Furthermore, we must guard our “birthright”—our identity and inheritance in the Kingdom—against the “root of bitterness.” Resilience is about protecting this inheritance, unlike Esau, who sold his birthright for a “morsel of meat.” He did not lose his soul, but he lost his identity for the sake of immediate, temporal comfort. When we resist the “armies of the aliens”—those forces, whether political or spiritual, that seek to subvert our heritage—we do so by faith, not merely by policy. Our resilience is the anchor that keeps the community from being “defiled” by doubt.

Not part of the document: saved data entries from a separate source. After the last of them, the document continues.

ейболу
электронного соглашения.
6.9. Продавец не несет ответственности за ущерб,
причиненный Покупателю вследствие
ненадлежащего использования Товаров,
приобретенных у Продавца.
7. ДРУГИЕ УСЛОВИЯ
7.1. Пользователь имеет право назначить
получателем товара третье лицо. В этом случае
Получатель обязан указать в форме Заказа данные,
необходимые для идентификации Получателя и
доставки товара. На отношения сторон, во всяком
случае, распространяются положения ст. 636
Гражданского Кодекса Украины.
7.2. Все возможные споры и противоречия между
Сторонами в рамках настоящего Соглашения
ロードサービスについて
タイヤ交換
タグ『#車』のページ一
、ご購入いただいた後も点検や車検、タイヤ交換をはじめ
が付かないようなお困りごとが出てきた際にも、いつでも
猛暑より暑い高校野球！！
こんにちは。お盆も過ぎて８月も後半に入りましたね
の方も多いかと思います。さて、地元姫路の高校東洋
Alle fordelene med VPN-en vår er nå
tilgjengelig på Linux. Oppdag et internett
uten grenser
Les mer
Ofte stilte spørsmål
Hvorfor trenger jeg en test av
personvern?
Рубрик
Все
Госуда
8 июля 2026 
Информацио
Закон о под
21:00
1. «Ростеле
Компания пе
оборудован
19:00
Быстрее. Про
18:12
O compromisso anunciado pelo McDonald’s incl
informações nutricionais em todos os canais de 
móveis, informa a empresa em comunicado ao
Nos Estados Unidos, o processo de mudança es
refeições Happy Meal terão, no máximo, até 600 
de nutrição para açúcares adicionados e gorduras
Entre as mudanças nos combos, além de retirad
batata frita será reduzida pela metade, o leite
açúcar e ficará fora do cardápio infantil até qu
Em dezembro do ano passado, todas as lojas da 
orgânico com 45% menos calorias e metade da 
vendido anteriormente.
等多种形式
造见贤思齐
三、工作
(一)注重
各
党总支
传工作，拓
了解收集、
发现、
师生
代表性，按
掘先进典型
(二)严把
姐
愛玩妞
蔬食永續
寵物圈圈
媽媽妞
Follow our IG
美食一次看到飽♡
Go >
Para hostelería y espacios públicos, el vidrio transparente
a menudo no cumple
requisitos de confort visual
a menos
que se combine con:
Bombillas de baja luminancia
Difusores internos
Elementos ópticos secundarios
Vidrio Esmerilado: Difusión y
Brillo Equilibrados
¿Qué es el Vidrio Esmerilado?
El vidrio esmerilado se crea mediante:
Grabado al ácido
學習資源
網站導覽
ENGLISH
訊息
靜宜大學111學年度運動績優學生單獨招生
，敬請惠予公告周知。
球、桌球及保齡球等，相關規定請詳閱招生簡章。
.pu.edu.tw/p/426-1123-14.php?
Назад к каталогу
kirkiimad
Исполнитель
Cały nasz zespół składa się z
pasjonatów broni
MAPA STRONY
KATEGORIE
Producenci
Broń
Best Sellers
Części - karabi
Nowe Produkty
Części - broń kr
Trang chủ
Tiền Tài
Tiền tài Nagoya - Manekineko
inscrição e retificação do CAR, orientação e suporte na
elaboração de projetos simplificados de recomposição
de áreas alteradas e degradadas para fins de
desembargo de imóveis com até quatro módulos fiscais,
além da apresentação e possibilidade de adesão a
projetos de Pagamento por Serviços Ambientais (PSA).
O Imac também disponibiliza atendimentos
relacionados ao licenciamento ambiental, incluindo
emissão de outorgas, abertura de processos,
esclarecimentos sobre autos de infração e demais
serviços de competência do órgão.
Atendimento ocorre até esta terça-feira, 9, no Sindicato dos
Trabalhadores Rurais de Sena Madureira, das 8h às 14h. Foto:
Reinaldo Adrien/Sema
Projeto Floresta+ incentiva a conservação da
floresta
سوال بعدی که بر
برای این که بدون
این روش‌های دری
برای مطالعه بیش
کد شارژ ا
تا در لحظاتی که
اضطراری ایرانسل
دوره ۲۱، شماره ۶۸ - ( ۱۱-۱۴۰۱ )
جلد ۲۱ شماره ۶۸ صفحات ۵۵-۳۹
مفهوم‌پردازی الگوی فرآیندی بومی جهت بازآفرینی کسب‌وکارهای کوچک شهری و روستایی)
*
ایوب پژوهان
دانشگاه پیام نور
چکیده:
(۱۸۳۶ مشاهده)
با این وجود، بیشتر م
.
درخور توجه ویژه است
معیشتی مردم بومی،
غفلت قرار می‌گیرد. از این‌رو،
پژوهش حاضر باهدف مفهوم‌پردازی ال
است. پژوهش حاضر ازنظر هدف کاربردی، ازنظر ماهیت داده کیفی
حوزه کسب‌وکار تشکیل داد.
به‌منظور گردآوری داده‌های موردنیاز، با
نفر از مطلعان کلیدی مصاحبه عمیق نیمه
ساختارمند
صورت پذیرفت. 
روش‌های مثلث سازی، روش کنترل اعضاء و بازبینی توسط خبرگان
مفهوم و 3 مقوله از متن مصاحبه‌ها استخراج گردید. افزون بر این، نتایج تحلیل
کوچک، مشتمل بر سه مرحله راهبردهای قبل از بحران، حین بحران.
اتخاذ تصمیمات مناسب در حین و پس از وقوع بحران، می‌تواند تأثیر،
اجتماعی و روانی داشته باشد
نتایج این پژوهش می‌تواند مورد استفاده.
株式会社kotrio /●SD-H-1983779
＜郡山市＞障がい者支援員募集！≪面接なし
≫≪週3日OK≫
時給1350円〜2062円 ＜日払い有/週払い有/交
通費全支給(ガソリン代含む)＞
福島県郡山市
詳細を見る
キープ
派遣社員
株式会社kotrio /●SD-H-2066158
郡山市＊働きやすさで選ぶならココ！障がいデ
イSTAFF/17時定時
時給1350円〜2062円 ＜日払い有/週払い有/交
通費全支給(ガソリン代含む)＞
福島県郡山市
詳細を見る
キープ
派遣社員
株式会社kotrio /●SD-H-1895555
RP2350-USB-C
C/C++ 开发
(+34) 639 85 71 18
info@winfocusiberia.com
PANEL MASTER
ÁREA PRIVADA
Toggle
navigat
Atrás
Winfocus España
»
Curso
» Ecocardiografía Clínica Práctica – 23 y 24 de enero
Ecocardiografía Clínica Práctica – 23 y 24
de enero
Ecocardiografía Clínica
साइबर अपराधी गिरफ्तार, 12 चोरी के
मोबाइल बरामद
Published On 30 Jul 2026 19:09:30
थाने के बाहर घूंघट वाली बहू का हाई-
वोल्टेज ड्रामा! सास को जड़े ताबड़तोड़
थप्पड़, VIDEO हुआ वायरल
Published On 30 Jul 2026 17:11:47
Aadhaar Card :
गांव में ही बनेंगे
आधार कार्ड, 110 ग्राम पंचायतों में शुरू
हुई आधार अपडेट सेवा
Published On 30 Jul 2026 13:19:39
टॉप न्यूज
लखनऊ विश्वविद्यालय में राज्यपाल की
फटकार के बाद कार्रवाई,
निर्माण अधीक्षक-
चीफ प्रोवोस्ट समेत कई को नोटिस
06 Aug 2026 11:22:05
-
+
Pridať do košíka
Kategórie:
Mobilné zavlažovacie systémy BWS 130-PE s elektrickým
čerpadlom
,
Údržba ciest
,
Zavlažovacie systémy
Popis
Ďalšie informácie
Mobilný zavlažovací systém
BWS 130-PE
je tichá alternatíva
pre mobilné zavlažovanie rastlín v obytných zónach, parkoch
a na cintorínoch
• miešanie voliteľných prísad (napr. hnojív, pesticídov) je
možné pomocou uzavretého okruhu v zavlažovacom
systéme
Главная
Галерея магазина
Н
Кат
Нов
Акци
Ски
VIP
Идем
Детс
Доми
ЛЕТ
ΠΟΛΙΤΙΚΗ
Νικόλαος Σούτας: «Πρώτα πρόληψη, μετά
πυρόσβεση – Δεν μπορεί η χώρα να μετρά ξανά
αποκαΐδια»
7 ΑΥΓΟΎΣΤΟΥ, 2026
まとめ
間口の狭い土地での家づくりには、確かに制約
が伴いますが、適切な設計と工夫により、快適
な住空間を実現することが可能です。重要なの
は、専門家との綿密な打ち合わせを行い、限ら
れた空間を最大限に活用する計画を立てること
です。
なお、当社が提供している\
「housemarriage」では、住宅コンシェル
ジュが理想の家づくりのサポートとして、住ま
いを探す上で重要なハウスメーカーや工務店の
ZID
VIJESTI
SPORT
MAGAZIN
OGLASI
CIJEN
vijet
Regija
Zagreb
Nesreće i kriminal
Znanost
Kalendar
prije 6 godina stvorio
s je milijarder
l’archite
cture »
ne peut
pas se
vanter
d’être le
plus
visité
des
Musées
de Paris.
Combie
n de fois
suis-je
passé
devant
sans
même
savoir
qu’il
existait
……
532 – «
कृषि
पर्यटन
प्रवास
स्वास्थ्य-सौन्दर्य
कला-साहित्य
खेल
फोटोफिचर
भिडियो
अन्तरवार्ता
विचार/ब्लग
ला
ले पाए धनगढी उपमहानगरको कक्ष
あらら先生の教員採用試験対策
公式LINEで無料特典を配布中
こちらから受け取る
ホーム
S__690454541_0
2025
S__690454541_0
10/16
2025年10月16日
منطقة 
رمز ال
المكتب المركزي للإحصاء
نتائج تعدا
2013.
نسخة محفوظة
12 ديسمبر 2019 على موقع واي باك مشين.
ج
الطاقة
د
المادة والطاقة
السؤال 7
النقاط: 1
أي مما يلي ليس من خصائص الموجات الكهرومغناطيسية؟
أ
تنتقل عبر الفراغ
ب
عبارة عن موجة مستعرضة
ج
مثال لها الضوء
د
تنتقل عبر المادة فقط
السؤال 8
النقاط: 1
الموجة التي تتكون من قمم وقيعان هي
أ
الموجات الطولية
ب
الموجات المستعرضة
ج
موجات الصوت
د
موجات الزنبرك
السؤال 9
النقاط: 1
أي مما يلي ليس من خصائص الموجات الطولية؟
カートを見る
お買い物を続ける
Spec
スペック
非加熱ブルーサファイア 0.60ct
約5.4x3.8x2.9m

The Power of a Shared History

The enemy of our resilience seeks to erase our historical memory, making us feel uniquely overwhelmed by current events. But we are the “sons of men of whom the world was not worthy.” Our fortitude is bolstered when we remember the “cloud of witnesses” that extends through the Reformation and the Pilgrims.

The prison, the scaffold, and the stake were the actual stages in the march of our civil and religious liberties. When we read Fox’s Book of Martyrs and see hundreds of thousands who “resisted unto blood,” our modern trials lose their terrifying power. In light of those who faced the sword, the contemporary trials of our brethren—such as the three-day work weeks, restricted electricity, and “eating cold food” experienced in England—become manageable. Knowing that our ancestors were “stoned and sawn asunder” allows us to face economic scarcity with the psychological strength of a lineage that has already survived the worst the world can offer. Even the fall of “those of understanding” in Daniel 11 is revealed as a divine necessity: they fall to “purge and make white” the body of believers, refining the collective through the sacrifice of the few.

The Temporal vs. The Eternal Weight of Glory

To endure the present, we must cultivate a radical indifference to temporal status. We are called to compare our “light affliction” with a “far more exceeding and eternal weight of glory.” This perspective fundamentally reevaluates the concept of “reward.”

We might look at the immense wealth and prestige of the Rockefellers and feel a sense of lack, yet if such individuals possess everything the earth offers but lack “faith in the promises,” they are the ones to be pitied. Their reward is entirely temporal—”verily they have their reward”—and it expires with their last breath. The believer’s resilience is rooted in the “inheritance incorruptible.”

We must even view the destruction of modern systems—including the “pollution of oil” and the petroleum industry—not as a tragedy, but as part of God’s plan to remove the things that are “made” and “polluted.” This “shaking” of the heavens and earth is a cleansing process meant to reveal what cannot be moved. It is the beginning of the “restitution of the kingdom,” a return to the state of the “Garden of Eden” promised by the prophets.

The Purpose of the Shaking

The tribulations we face are the tools of a “consuming fire” that burns away the dross of a corrupt civilization to reveal the gold of the Kingdom. By accepting these trials as “chastisement for our profit,” we move from being mere observers of history to being “partakers of His holiness.”

If we recognize that the shaking of our world is the very process intended to refine our spirit and secure an inheritance that cannot be moved, our perspective on suffering changes. We no longer ask why we are being tested; we ask how we can remain steadfast for the sake of the glory that follows. If our current trials are the very things making us “partakers of holiness,” would we truly wish them away for the sake of a temporary, polluted comfort?